▶ Provided passage
------------

Some Little Leaguers still in the swing of things

The Sports-Image Rockies, who play in M.O.T.’s Instructional League, wave their hats to their opponents after a recent game. The gesture has replaced fist bumps because of the coronavirus pandemic. Submitted photo/Sarah Boekholder

There’s not too much in the sports world that is normal this summer.

Little League baseball/softball is just one youth activity that’s been put on hold because of the coronavirus pandemic.

But, even if they couldn’t give kids a full season, a few downstate leagues wanted to give their youngsters at least a part of a season.

Milford, Middletown’s M.O.T. and Smyrna-Clayton’s Little Lass programs have all been playing games this month.

All Little Leagues in the state had the option of playing after the state eased some restrictions on youth sports in June.

Milford has been playing Major League (11-12 year olds) baseball games, Monday through Thursday evenings, since late June.

“We did it because we just wanted the kids and the community to have some sort of normalcy,” said league president Lance Skinner. “We went with Major league baseball specifically because over half our league is 12 year olds and that’s the last age for Little League as far as Majors go. We wanted to give them one last opportunity to play Little League baseball.”

------------

▶ Provided information
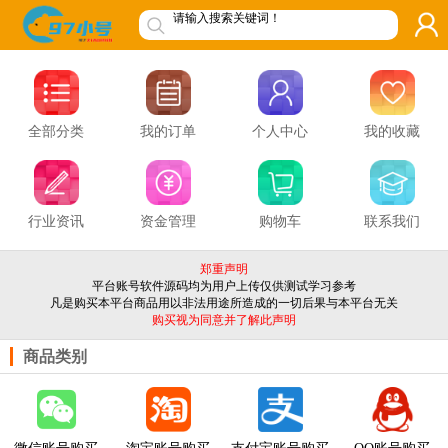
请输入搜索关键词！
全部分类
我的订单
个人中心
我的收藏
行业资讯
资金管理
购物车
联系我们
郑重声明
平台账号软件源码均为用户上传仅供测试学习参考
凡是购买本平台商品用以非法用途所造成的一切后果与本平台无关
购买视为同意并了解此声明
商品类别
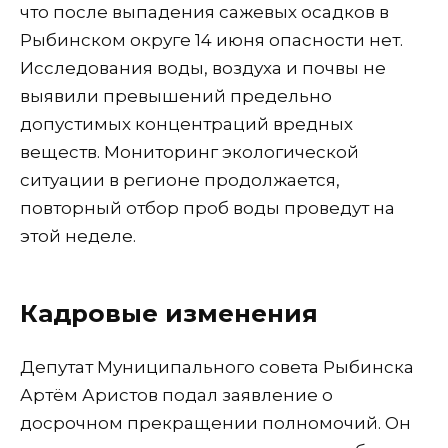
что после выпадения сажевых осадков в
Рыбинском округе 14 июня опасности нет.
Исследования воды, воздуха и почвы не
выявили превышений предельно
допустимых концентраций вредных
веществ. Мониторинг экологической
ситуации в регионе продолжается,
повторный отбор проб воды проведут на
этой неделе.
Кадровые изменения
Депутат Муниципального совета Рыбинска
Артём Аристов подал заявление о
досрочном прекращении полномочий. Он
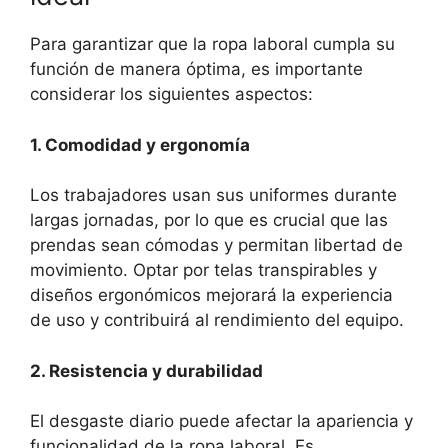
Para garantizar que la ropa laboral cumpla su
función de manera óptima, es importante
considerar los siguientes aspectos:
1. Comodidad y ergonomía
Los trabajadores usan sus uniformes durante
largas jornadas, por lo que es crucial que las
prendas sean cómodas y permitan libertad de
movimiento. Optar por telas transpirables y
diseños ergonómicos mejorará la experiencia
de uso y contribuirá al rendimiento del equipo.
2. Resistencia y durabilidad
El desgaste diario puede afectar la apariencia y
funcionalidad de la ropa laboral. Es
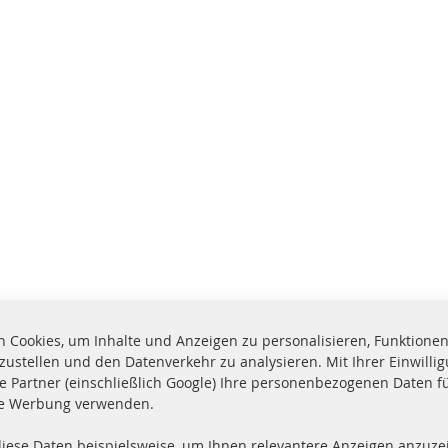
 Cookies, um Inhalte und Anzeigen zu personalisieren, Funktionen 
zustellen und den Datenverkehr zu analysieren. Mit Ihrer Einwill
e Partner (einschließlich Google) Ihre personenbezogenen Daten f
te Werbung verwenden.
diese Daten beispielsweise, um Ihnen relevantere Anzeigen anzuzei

------------

▶ Instructions to follow
Update the Little League article from "Little League baseball/softball" to "since late June.", inclusive, so that "players" takes the place of "youngsters".

▶ Final answer
Little League baseball/softball is just one youth activity that’s been put on hold because of the coronavirus pandemic.

But, even if they couldn’t give kids a full season, a few downstate leagues wanted to give their players at least a part of a season.

Milford, Middletown’s M.O.T. and Smyrna-Clayton’s Little Lass programs have all been playing games this month.

All Little Leagues in the state had the option of playing after the state eased some restrictions on youth sports in June.

Milford has been playing Major League (11-12 year olds) baseball games, Monday through Thursday evenings, since late June.